The prokinetic-like activity of ghrelin in rat isolated stomach is mediated via cholinergic and tachykininergic motor neurones

• Published in: European journal of pharmacology Vol. 544; no. 1; pp. 146 - 152
• Main Authors: Bassil, Anna K., Dass, Narinder B., Sanger, Gareth J.
• Format: Journal Article
• Language: English
• Published: Amsterdam Elsevier B.V 21.08.2006; Elsevier
• Subjects: Animals; Atropine - metabolism; Biological and medical sciences; Cholinergic; Electric Stimulation; Ghrelin; Male; Medical sciences; Motor Neurons - pathology; Muscle Contraction - drug effects; Neurons - metabolism; NG-Nitroarginine Methyl Ester - pharmacology; Nitrergic; Peptide Hormones - chemistry; Peptide Hormones - metabolism; Pharmacology. Drug treatments; Rat; Rats; Rats, Sprague-Dawley; Receptors, Cholinergic - metabolism; Stomach; Stomach - metabolism; Tachykininergic; Tachykinins - metabolism; Stomach; Tachykininergic; Rat; Ghrelin; Cholinergic; Nitrergic; Digestive system; Rodentia; Prokinetic agent; Appetite stimulant; Isolated organ; Vertebrata; Mammalia; Animal
• ISSN: 0014-2999; 1879-0712
• DOI: 10.1016/j.ejphar.2006.06.039

Ghrelin increases electrically evoked, neuronally mediated contractions of rat isolated forestomach, a prokinetic-like activity. Since the nerve type sensitive to ghrelin is unclear, we examined the activity of ghrelin in the presence of antagonists at receptors for the main gastric motor neurotransmitters. Electrical field stimulation (EFS; 5 Hz, 0.5 ms, ± 50 V, 30 s every 3 min) of circular muscle preparations evoked tetrodotoxin 1 μM-sensitive responses, consisting of a small initial contraction followed by a further contraction or more usually, by muscle relaxation.

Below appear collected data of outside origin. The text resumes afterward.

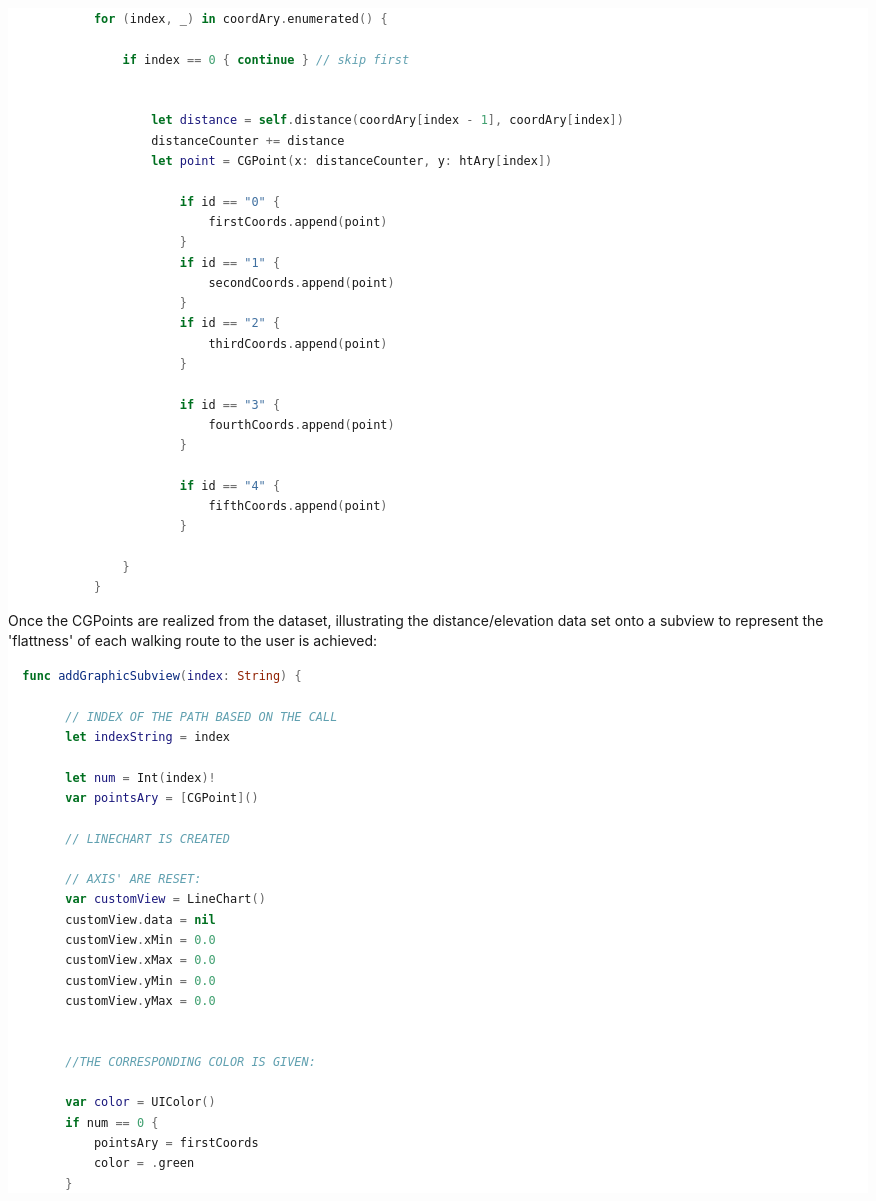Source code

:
 ```swift
	        for (index, _) in coordAry.enumerated() {
	            
	            if index == 0 { continue } // skip first
	            
	            
		            let distance = self.distance(coordAry[index - 1], coordAry[index])
		            distanceCounter += distance
		            let point = CGPoint(x: distanceCounter, y: htAry[index])
	            
			            if id == "0" {
			                firstCoords.append(point)
			            }
			            if id == "1" {
			                secondCoords.append(point)
			            }
			            if id == "2" {
			                thirdCoords.append(point)
			            }
			            
			            if id == "3" {
			                fourthCoords.append(point)
			            }
			            
			            if id == "4" {
			                fifthCoords.append(point)
			            }
	            
	            }
	        }


```

Once the CGPoints are realized from the dataset, illustrating the distance/elevation data set onto a subview to represent the 'flattness' of each walking route to the user is achieved:


```swift
  func addGraphicSubview(index: String) {
        
        // INDEX OF THE PATH BASED ON THE CALL
        let indexString = index

        let num = Int(index)!
        var pointsAry = [CGPoint]()
        
        // LINECHART IS CREATED
        
        // AXIS' ARE RESET:
        var customView = LineChart()
        customView.data = nil
        customView.xMin = 0.0
        customView.xMax = 0.0
        customView.yMin = 0.0
        customView.yMax = 0.0

        
        //THE CORRESPONDING COLOR IS GIVEN:
        
        var color = UIColor()
        if num == 0 {
            pointsAry = firstCoords
            color = .green
        }
```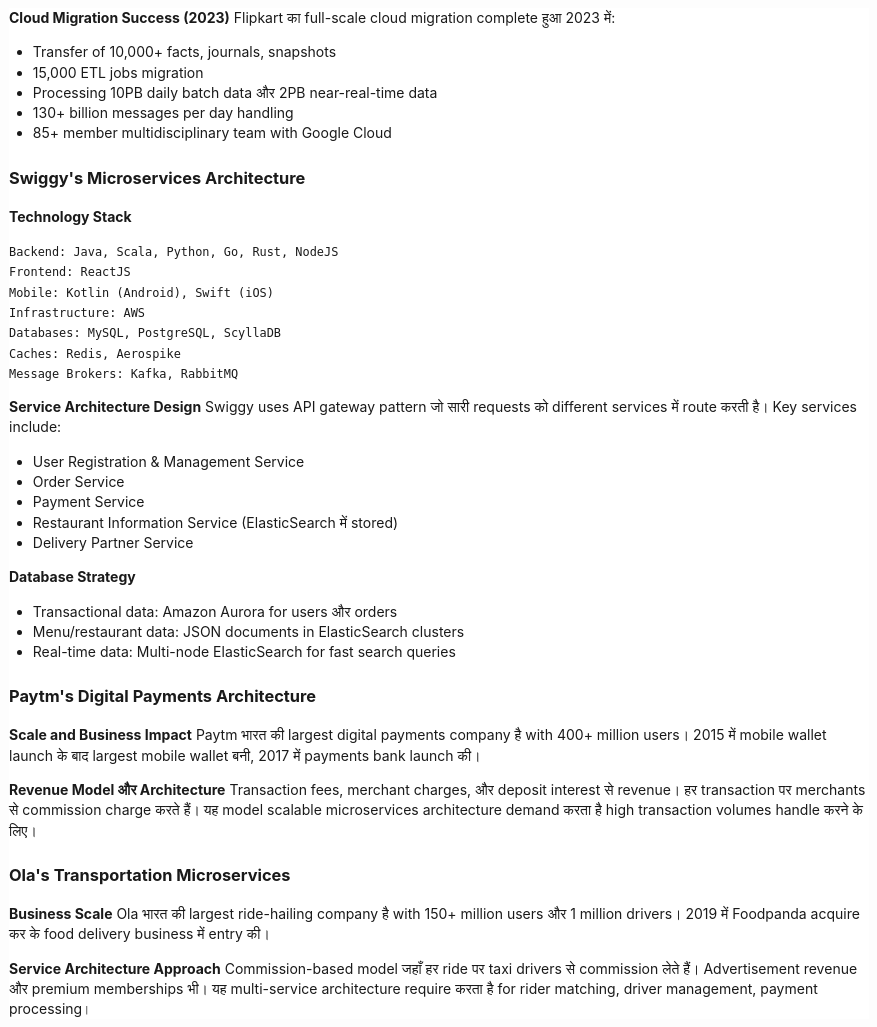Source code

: **Cloud Migration Success (2023)**
Flipkart का full-scale cloud migration complete हुआ 2023 में:
- Transfer of 10,000+ facts, journals, snapshots
- 15,000 ETL jobs migration
- Processing 10PB daily batch data और 2PB near-real-time data
- 130+ billion messages per day handling
- 85+ member multidisciplinary team with Google Cloud

### Swiggy's Microservices Architecture

**Technology Stack**
```
Backend: Java, Scala, Python, Go, Rust, NodeJS
Frontend: ReactJS
Mobile: Kotlin (Android), Swift (iOS)
Infrastructure: AWS
Databases: MySQL, PostgreSQL, ScyllaDB
Caches: Redis, Aerospike
Message Brokers: Kafka, RabbitMQ
```

**Service Architecture Design**
Swiggy uses API gateway pattern जो सारी requests को different services में route करती है। Key services include:
- User Registration & Management Service
- Order Service
- Payment Service
- Restaurant Information Service (ElasticSearch में stored)
- Delivery Partner Service

**Database Strategy**
- Transactional data: Amazon Aurora for users और orders
- Menu/restaurant data: JSON documents in ElasticSearch clusters
- Real-time data: Multi-node ElasticSearch for fast search queries

### Paytm's Digital Payments Architecture

**Scale and Business Impact**
Paytm भारत की largest digital payments company है with 400+ million users। 2015 में mobile wallet launch के बाद largest mobile wallet बनी, 2017 में payments bank launch की।

**Revenue Model और Architecture**
Transaction fees, merchant charges, और deposit interest से revenue। हर transaction पर merchants से commission charge करते हैं। यह model scalable microservices architecture demand करता है high transaction volumes handle करने के लिए।

### Ola's Transportation Microservices

**Business Scale**
Ola भारत की largest ride-hailing company है with 150+ million users और 1 million drivers। 2019 में Foodpanda acquire कर के food delivery business में entry की।

**Service Architecture Approach**
Commission-based model जहाँ हर ride पर taxi drivers से commission लेते हैं। Advertisement revenue और premium memberships भी। यह multi-service architecture require करता है for rider matching, driver management, payment processing।
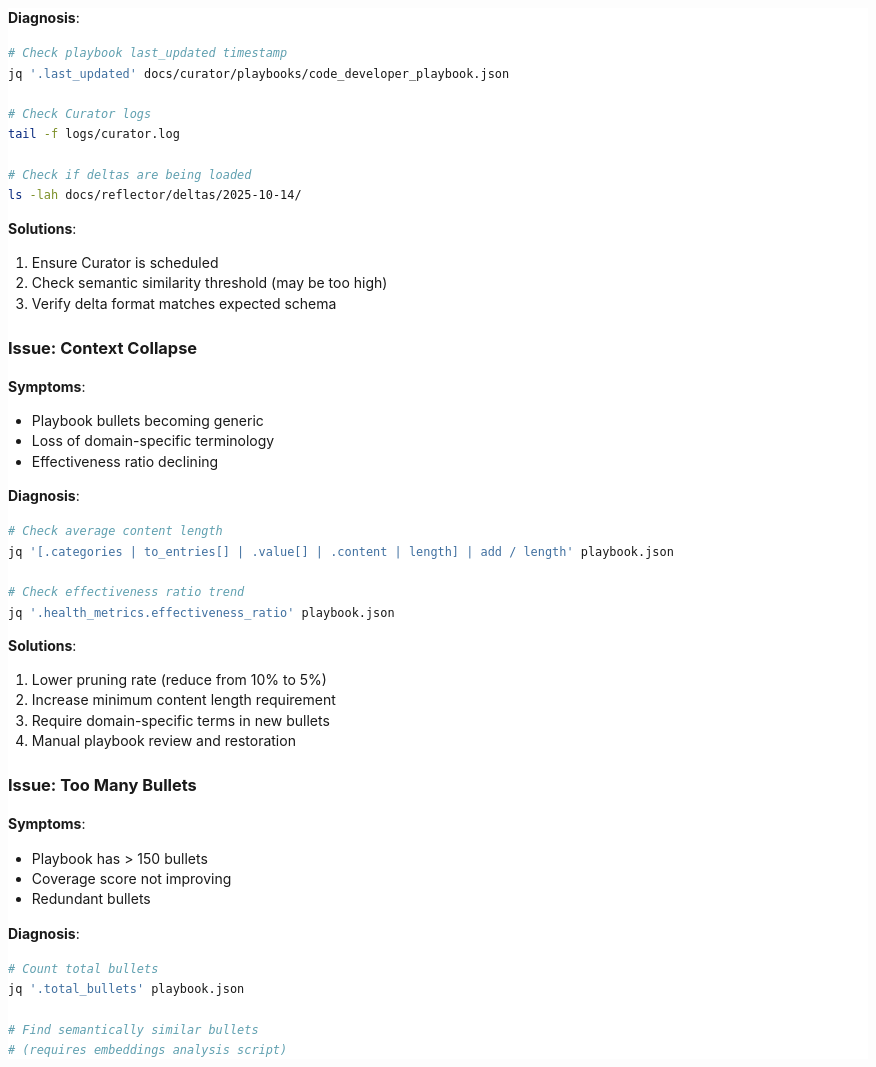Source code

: **Diagnosis**:
```bash
# Check playbook last_updated timestamp
jq '.last_updated' docs/curator/playbooks/code_developer_playbook.json

# Check Curator logs
tail -f logs/curator.log

# Check if deltas are being loaded
ls -lah docs/reflector/deltas/2025-10-14/
```

**Solutions**:
1. Ensure Curator is scheduled
2. Check semantic similarity threshold (may be too high)
3. Verify delta format matches expected schema

### Issue: Context Collapse

**Symptoms**:
- Playbook bullets becoming generic
- Loss of domain-specific terminology
- Effectiveness ratio declining

**Diagnosis**:
```bash
# Check average content length
jq '[.categories | to_entries[] | .value[] | .content | length] | add / length' playbook.json

# Check effectiveness ratio trend
jq '.health_metrics.effectiveness_ratio' playbook.json
```

**Solutions**:
1. Lower pruning rate (reduce from 10% to 5%)
2. Increase minimum content length requirement
3. Require domain-specific terms in new bullets
4. Manual playbook review and restoration

### Issue: Too Many Bullets

**Symptoms**:
- Playbook has > 150 bullets
- Coverage score not improving
- Redundant bullets

**Diagnosis**:
```bash
# Count total bullets
jq '.total_bullets' playbook.json

# Find semantically similar bullets
# (requires embeddings analysis script)
```
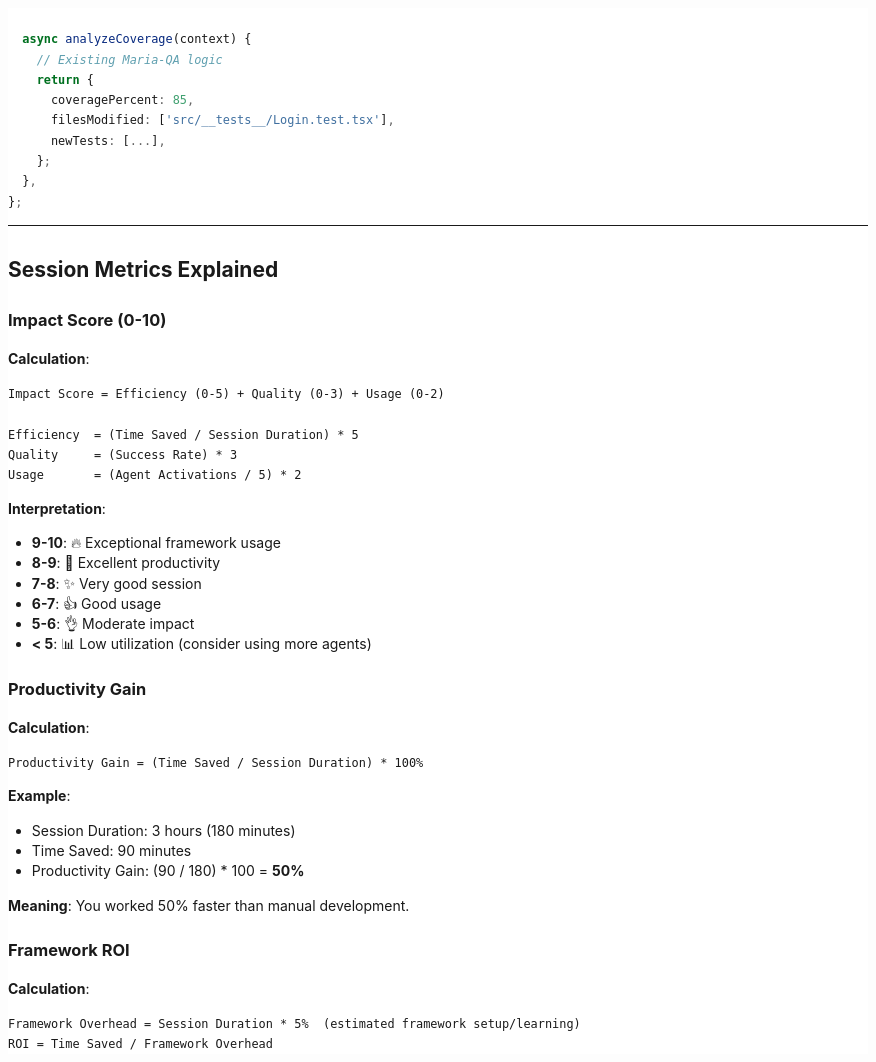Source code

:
 ```typescript

  async analyzeCoverage(context) {
    // Existing Maria-QA logic
    return {
      coveragePercent: 85,
      filesModified: ['src/__tests__/Login.test.tsx'],
      newTests: [...],
    };
  },
};
```

---

## Session Metrics Explained

### Impact Score (0-10)

**Calculation**:
```
Impact Score = Efficiency (0-5) + Quality (0-3) + Usage (0-2)

Efficiency  = (Time Saved / Session Duration) * 5
Quality     = (Success Rate) * 3
Usage       = (Agent Activations / 5) * 2
```

**Interpretation**:
- **9-10**: 🔥 Exceptional framework usage
- **8-9**: 🚀 Excellent productivity
- **7-8**: ✨ Very good session
- **6-7**: 👍 Good usage
- **5-6**: 👌 Moderate impact
- **< 5**: 📊 Low utilization (consider using more agents)

### Productivity Gain

**Calculation**:
```
Productivity Gain = (Time Saved / Session Duration) * 100%
```

**Example**:
- Session Duration: 3 hours (180 minutes)
- Time Saved: 90 minutes
- Productivity Gain: (90 / 180) * 100 = **50%**

**Meaning**: You worked 50% faster than manual development.

### Framework ROI

**Calculation**:
```
Framework Overhead = Session Duration * 5%  (estimated framework setup/learning)
ROI = Time Saved / Framework Overhead
```
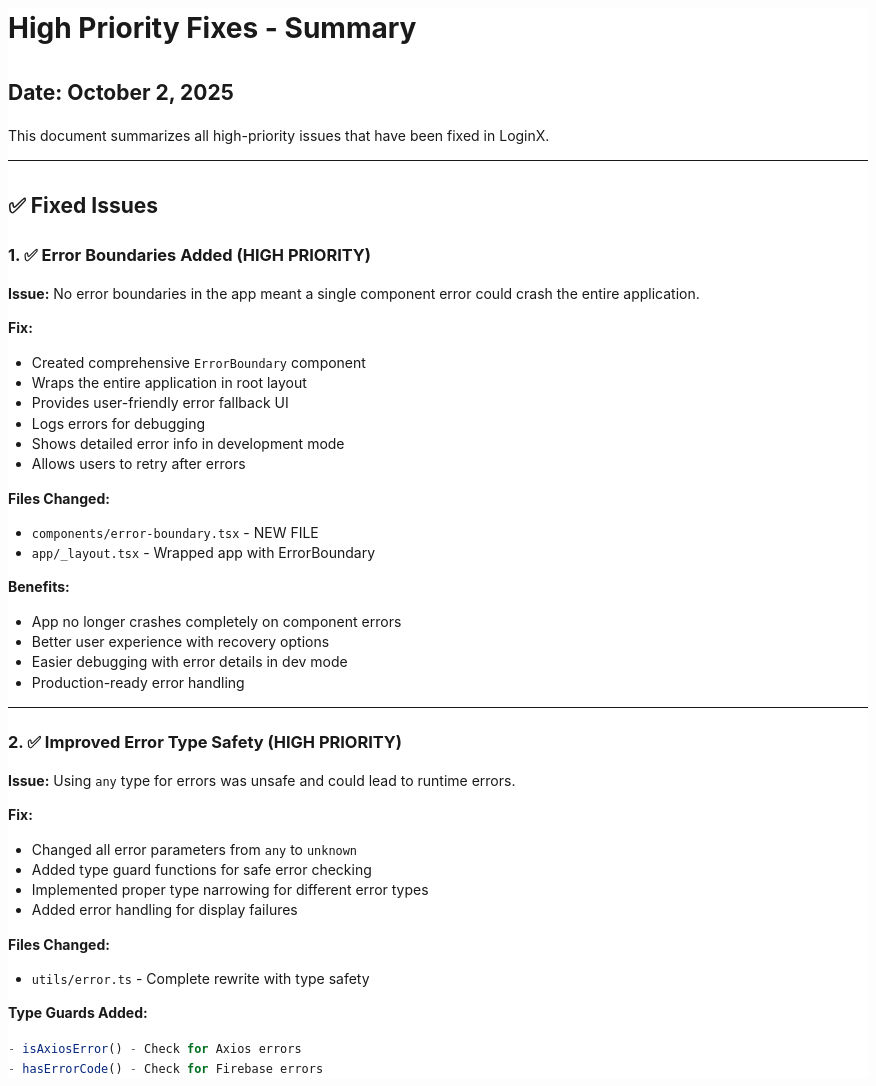 # High Priority Fixes - Summary

## Date: October 2, 2025

This document summarizes all high-priority issues that have been fixed in LoginX.

---

## ✅ Fixed Issues

### 1. ✅ Error Boundaries Added (HIGH PRIORITY)

**Issue:** No error boundaries in the app meant a single component error could crash the entire application.

**Fix:**
- Created comprehensive `ErrorBoundary` component
- Wraps the entire application in root layout
- Provides user-friendly error fallback UI
- Logs errors for debugging
- Shows detailed error info in development mode
- Allows users to retry after errors

**Files Changed:**
- `components/error-boundary.tsx` - NEW FILE
- `app/_layout.tsx` - Wrapped app with ErrorBoundary

**Benefits:**
- App no longer crashes completely on component errors
- Better user experience with recovery options
- Easier debugging with error details in dev mode
- Production-ready error handling

---

### 2. ✅ Improved Error Type Safety (HIGH PRIORITY)

**Issue:** Using `any` type for errors was unsafe and could lead to runtime errors.

**Fix:**
- Changed all error parameters from `any` to `unknown`
- Added type guard functions for safe error checking
- Implemented proper type narrowing for different error types
- Added error handling for display failures

**Files Changed:**
- `utils/error.ts` - Complete rewrite with type safety

**Type Guards Added:**
```typescript
- isAxiosError() - Check for Axios errors
- hasErrorCode() - Check for Firebase errors
```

Termination of EFS evoked a large rapidly developing after-contraction. Atropine 1μM prevented contractions during EFS, increased any relaxations and prolonged the after-contractions. N ω-Nitro- l-arginine-methyl-ester-hydrochloride (L-NAME) 0.3mM prevented relaxations during EFS, changing the triphasic response into a monophasic contraction. The tachykinin NK 1 and tachykinin NK 2 receptor antagonists N-acetyl- l-tryptophan-3,5-bistrifluoromethyl-benzyl-ester (L-732,138 1 μM) and Cyclo[Gln–Trp–Phe–Gly–Leu–CH 2N(CH 3)–Leu] (MDL-29,913 1 μM) each reduced EFS-evoked relaxations; the latter also reduced the after-contractions. The tachykinin NK 3 receptor antagonist (−)-( S)- N-(α-ethylbenzyl)-3-(carboxymethoxy)-2-phenylquinoline-4-carboxamide (SB-235375, 0.1 μM) had no effects. The combination of tachykinin NK 1,2,3 receptor antagonists reduced the after-contractions and abolished relaxations during EFS, replacing this with a contraction. In control tissues, ghrelin 1 μM increased EFS-induced contractions and tended to reduce any relaxations. In the presence of atropine 1 μM, L-NAME 0.3 mM or the tachykinin receptor antagonists (as above), ghrelin 1 μM increased any EFS-induced contraction but in the presence of atropine had no effects on EFS-evoked relaxations. We conclude that EFS evokes responses mediated by acetylcholine, nitric oxide and tachykinins. Ghrelin facilitates both cholinergic and tachykininergic excitatory pathways, consistent with activity within the enteric nervous system and possibly the vagus nerve.